Linda Richardson, reference librarian, gave a presentation at the 5th Agricultural Economics Reference Association Meeting, University of California, Berkeley, March 1990. Her presentation was on "University Library/Department of Agricultural Economics Interactions."
Roger Stelk, reference librarian, and F.W. Lancaster (University of Illinois) wrote an article on "The Use of Textbooks in Evaluating the Collection of an Undergraduate Library," published in Library Acquisitions: Practice and Theory, Vol. 14, no. 2 (1990).
Linda Wilson, coordinator of reference services, wrote a paper entitled "A Graduate Course in Information Literacy" in the book Coping with Information Illiteracy: Bibliographic Instruction for the Information Age, published by Pierian Press, 1989.

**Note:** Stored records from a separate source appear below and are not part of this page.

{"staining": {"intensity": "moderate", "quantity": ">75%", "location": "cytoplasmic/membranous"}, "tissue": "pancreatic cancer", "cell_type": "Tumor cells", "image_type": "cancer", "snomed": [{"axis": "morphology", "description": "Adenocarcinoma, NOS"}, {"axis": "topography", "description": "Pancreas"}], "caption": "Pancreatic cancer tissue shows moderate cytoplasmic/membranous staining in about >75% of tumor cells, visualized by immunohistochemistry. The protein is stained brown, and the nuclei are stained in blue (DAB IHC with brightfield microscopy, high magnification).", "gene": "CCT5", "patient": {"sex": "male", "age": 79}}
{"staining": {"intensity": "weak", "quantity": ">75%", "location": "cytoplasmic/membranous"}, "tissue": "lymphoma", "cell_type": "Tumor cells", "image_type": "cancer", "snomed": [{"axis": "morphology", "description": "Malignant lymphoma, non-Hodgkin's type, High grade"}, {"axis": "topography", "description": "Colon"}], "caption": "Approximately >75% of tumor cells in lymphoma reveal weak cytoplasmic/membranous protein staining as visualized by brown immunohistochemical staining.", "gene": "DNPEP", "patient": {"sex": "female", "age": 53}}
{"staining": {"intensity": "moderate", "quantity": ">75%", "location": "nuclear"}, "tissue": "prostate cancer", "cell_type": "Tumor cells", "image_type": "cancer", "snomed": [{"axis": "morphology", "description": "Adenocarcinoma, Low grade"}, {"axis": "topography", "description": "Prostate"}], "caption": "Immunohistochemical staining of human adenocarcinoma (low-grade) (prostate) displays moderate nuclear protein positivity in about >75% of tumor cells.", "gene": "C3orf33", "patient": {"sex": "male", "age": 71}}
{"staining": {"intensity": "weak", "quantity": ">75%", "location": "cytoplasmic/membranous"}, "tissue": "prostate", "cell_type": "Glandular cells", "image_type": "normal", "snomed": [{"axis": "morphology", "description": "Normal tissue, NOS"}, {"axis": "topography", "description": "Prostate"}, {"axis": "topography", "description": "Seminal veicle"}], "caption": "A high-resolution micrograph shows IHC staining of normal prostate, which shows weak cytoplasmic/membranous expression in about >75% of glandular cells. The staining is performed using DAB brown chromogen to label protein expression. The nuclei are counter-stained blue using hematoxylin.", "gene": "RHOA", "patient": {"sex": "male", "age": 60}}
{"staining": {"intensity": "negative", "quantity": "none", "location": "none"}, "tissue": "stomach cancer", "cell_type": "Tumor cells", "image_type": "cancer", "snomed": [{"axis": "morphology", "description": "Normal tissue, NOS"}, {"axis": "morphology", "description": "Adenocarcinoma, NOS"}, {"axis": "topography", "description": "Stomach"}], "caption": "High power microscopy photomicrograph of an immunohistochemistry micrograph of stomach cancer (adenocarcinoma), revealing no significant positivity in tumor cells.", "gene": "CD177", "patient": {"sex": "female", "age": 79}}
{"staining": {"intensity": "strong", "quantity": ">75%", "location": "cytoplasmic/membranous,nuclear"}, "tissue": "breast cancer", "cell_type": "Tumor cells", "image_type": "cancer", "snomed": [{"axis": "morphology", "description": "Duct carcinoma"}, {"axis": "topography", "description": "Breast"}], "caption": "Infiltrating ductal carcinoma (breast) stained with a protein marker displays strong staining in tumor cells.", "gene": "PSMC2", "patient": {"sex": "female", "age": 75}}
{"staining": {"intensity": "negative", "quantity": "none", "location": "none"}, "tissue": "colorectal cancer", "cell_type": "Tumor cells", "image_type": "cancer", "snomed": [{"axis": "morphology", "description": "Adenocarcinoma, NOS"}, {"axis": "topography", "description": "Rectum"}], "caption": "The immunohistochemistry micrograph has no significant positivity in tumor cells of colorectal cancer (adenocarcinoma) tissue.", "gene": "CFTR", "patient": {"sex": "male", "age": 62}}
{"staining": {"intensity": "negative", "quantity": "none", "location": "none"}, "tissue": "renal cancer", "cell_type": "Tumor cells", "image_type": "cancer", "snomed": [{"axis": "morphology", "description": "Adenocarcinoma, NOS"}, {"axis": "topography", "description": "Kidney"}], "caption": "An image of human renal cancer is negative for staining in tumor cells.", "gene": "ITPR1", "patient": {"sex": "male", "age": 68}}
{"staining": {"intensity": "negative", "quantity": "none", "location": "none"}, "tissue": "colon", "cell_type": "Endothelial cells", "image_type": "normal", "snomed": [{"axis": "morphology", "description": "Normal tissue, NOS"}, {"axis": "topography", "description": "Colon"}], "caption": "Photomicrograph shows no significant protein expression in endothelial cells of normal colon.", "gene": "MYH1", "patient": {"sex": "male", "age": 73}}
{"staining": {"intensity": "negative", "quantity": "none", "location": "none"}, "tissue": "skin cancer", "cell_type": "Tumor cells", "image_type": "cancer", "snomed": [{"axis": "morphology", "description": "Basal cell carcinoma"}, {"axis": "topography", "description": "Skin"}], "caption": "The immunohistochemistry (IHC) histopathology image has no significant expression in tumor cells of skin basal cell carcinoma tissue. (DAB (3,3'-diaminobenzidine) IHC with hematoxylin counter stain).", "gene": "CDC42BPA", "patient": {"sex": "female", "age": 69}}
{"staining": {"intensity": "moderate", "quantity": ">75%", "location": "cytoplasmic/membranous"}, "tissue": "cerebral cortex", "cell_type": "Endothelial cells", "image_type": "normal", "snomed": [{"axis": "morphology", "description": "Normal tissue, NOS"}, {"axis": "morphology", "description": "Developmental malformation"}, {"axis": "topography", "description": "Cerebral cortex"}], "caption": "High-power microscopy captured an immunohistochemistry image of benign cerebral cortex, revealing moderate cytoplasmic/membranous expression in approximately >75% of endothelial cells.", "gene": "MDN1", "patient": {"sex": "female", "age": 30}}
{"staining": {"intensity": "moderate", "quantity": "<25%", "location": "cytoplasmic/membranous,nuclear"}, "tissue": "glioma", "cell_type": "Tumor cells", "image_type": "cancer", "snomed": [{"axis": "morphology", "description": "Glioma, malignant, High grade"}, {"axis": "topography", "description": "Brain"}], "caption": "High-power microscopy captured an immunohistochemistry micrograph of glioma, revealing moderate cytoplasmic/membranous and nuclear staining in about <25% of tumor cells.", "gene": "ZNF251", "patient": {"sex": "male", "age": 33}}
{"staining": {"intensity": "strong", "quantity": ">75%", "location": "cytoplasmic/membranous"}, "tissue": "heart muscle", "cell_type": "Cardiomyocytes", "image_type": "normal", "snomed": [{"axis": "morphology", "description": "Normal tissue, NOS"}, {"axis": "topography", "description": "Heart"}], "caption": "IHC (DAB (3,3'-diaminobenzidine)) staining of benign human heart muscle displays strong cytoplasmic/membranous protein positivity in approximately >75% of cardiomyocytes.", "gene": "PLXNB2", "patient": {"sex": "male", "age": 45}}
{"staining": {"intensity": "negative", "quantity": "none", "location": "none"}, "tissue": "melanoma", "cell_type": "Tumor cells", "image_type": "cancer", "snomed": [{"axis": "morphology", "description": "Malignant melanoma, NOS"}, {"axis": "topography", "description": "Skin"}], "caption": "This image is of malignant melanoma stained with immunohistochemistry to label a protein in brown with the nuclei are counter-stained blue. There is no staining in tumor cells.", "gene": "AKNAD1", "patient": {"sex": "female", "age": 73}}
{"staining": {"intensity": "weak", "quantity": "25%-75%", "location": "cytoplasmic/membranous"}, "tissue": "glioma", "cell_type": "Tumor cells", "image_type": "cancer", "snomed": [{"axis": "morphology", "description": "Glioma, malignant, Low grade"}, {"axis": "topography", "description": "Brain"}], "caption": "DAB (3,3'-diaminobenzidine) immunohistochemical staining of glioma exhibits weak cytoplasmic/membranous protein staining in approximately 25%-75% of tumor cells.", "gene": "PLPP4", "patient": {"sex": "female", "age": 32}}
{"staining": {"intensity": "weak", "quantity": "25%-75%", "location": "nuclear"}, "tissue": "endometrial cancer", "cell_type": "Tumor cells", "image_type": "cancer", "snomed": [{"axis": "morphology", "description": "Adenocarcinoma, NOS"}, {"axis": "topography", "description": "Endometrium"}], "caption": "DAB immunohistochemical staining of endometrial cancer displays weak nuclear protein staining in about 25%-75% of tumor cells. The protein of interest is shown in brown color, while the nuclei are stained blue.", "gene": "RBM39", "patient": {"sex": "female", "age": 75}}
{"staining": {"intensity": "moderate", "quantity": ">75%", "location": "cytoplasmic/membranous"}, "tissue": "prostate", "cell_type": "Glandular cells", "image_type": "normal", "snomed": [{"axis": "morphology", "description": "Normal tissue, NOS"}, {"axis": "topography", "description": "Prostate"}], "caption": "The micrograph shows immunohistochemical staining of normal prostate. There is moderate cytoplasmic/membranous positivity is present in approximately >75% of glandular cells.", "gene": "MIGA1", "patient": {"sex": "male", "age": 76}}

We are attempting to protect the book budget, and indeed were fortunate to receive an additional $404,000 this year. Well over half of this was used to cover the cost of inflation, which is currently at 10 percent for domestic journals and 30 percent for foreign serial publications. The $303,000 in additional book funds that we had been scheduled to receive in the second year of the biennium, however, has been lost in the budget reduction. Inflation is expected to continue at the same rate, so we face the necessity of reducing serial subscriptions by the fall of next year. In anticipation of this, we have been gathering data on the use of our collection in order to evaluate it. Next spring, principal bibliographer Paul Metz will begin a project in concert with faculty members to identify serial titles for possible cancellation.
We face difficult times and difficult choices, but I am confident that through careful planning and close consultation with the faculty, we will continue to offer quality service and meet the essential information needs of the academic community. For example, our membership in the Center for Research Libraries will allow our faculty access to over 4 million volumes of valuable research materials.
During the academic year we will be working with the Office of Management Services of the Association of Research Libraries to update our Strategic Plan of 1986. In this planning effort we will seek the advice of faculty members, students, and staff as we plan for the next five to ten years. And we will be looking for new methods of offering information to our users that will stretch our information dollars to effectively support research and teaching.